Readers continue to sound off on Peter Jackson’s The Desolation Of Smaug:

Charm is an essential secret to The Hobbit, and to some extent The Lord of the Rings. Tolkien’s myth depends on the response of ordinary creatures to horrific threats against their comfortable lives. The hobbits prove uncommonly strong and resistant to harm because they carry the warmth of their home inside them, and they repeatedly summon its charms in the darkest times, while facing the most dangerous foes. Surely Tolkien understood deeply the importance of such inner resources from his experiences as a soldier in the trenches of World War I.

Jackson’s Lord of the Rings conveys the very English charm of the Shire and its inhabitants beautifully and consistently.

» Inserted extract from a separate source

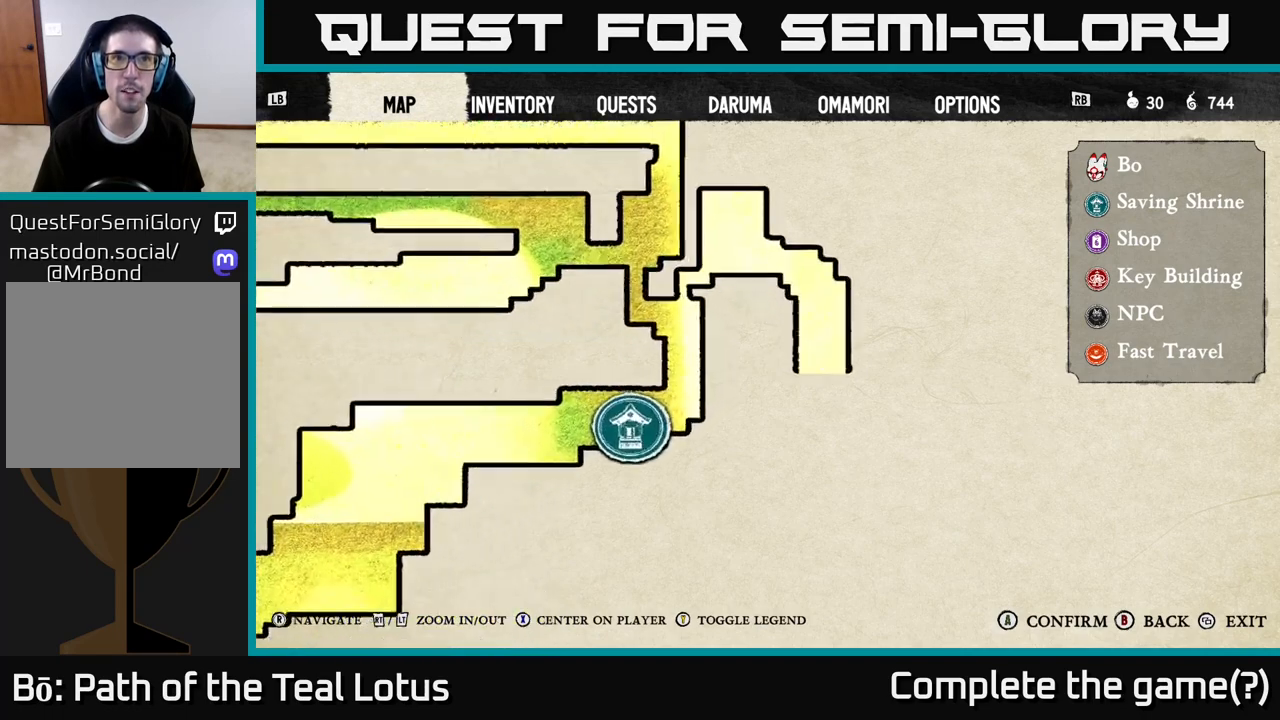
{"buttons": [], "left_stick": "center", "right_stick": "center", "events": [[33, "left_stick", "left"], [50, "right_stick", "up-left"], [183, "left_stick", "center"], [283, "right_stick", "center"]]}
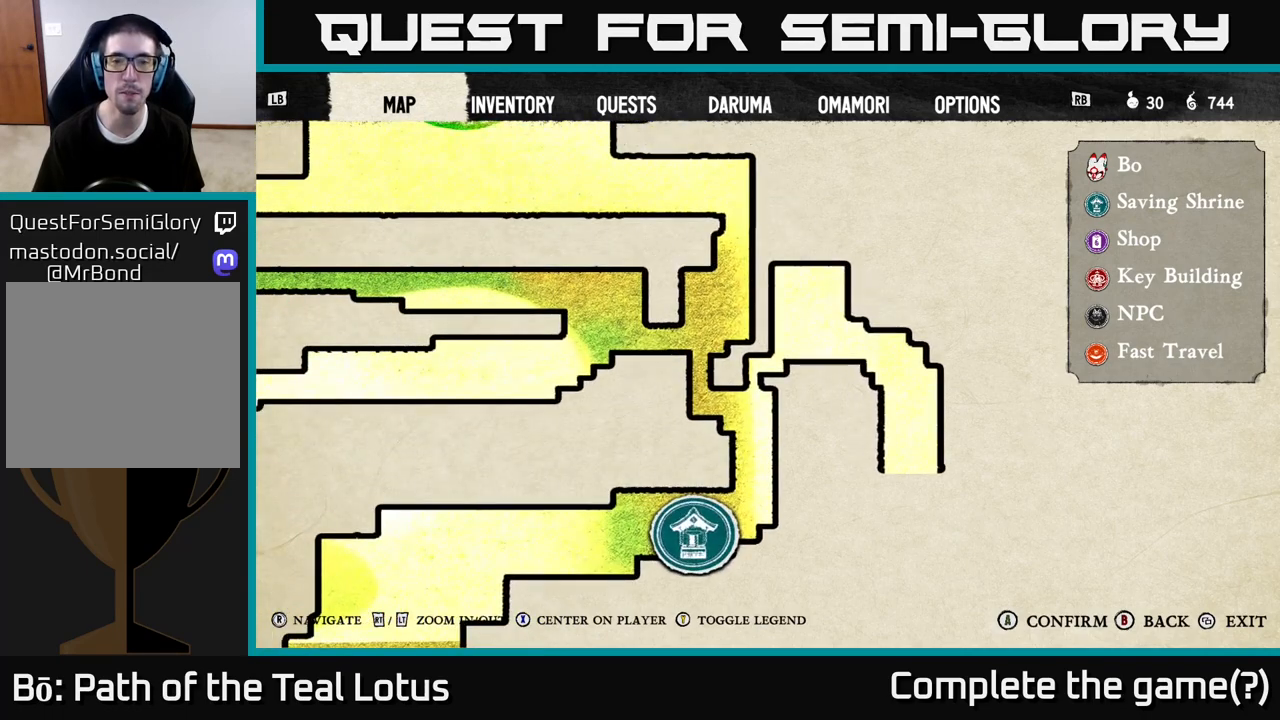
{"buttons": [], "left_stick": "center", "right_stick": "center", "events": [[117, "right_stick", "up"], [200, "right_stick", "center"], [400, "right_stick", "up"], [500, "right_stick", "center"]]}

It helps that Jackson’s own love of his New Zealand home continually comes across in those movies. In contrast, the first Hobbit movie unsuccessfully tries to pack most of its charm into the first dorky meal with the dwarves, and the second film is practically bereft of charm. I could forgive all of Peter Jackson’s additions and vanity if it weren’t for this. In trying to fashion a more epic Hobbit, he lost the basic warmth at the heart of Tolkien’s work.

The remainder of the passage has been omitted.